Senator Russell Long, 1977

The ad valorem property tax is the primary revenue source for local government in the United States. Some states tax real estate heavily and exempt personal property. Others tax both. Still, others rely more on income tax, sales/use tax or they tax sins. Then there are those who boast of their low property taxes and instead tax intangible property. A very important advantage of the property tax over the sales tax or income tax a tax is that the revenue always equals the tax levy, unlike the other taxes, which can result in shortfalls producing budget deficits. The property tax always produces the required revenue for municipalities’ tax levies.

The fact is that running any government costs money. It doesn’t really matter where you are located. Government costs about the same everywhere, subject only to minor variations.

Nationwide, local governments are are looking to increase revenues from constant sources such as the property tax. As a result, property taxes will be increasing at double-digit rates again during 2018.

In Illinois, there is pressure on the local assessors to increase tax revenues. This pressure is political in nature and is resulting in higher assessments and a search for alternative sources of revenue. Even if assessments remain stable, rates will increase at a substantial rate because local goverments continue to resist spending cuts.

Real Estate Tax
Real estate tax, also known as property tax, is a tax levied on real property, usually in an ad valorem manner (i.e. in proportion to the value of something). Generally, real property refers to land, buildings and their structural components.
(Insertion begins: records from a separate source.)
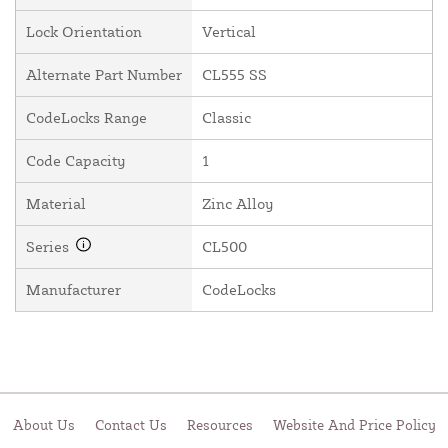
Lock Orientation
Vertical
Alternate Part Number
CL555 SS
CodeLocks Range
Classic
Code Capacity
1
Material
Zinc Alloy
Series
CL500
Manufacturer
CodeLocks
About Us
Contact Us
Resources
Website And Price Policy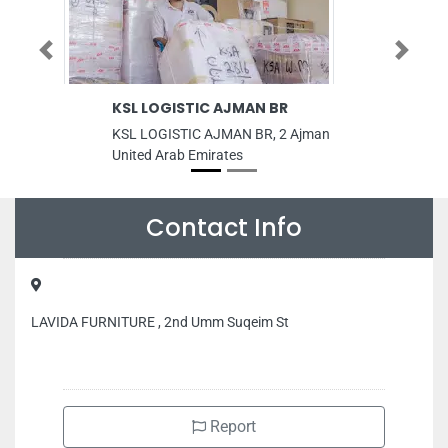
Previous
Next
KSL LOGISTIC AJMAN BR
AC Mainten
Nasaim LLC
KSL LOGISTIC AJMAN BR, 2 Ajman
AC Maintenan
United Arab Emirates
LLC, internatio
M07 SHOP 7 D
Emirates
Contact Info
LAVIDA FURNITURE , 2nd Umm Suqeim St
Historically, the American real estate tax has its origins in old England where funds were raised for the purpose of supporting military expeditions. The tax known as Danegeld was equivalent to 2 shillings per each 100 acres. It was first imposed during the year 868. From that time on, it was imposed whenever someone needed to be conquered. The property tax became so important that the concept was addressed in the Magna Carta. From England to the Colonies, the concept eventually came to be looked upon favorably as a stable and predictable source of revenue. The property tax has been referred to as the price of civilization.

Illinois does tax real estate and they do so quite aggressively. Revenues generated by the real estate tax are used to fund local government, particularly education.

Examples of real estate which is taxed are:

  • Manufacturing facilities
  • Shopping centers
  • Leaseholds
  • Mineral rights
  • Air rights
  • Pipelines
  • Single family houses
  • Apartment buildings and Condominium developments

The state of Illinois, Cook County and numerous municipalities levies a tax upon sale of real estate. Consult with local counsel for details.

Intangible Property Tax
Intangible property tax is a tax levied on intangible property that is generally a property interest other than real or personal property and with no intrinsic value. Its value lies in the rights themselves.

Examples include:

  • Stocks/Bonds
  • Goodwill
  • Patents
  • Copyrights
  • Customer Lists

Illinois does not tax intangible property. The city of Chicago does impose a tax on the sale and lease of software.

Personal Property Tax
Personal property tax is a tax levied on tangible property other than real estate. (The state of Illinois does not tax personal property while the state of Indiana does tax personal property).

Examples include:

  • Business inventory
  • Equipment
  • Machinery
  • Vehicles
  • Aircraft
  • Boats

Property Transaction Tax
In many jurisdictions, a tax, based upon the sale price, is levied and collected at closing.

The state of Illinois, many counties and most municipalities impose such a tax. Consult with local counsel for applicability.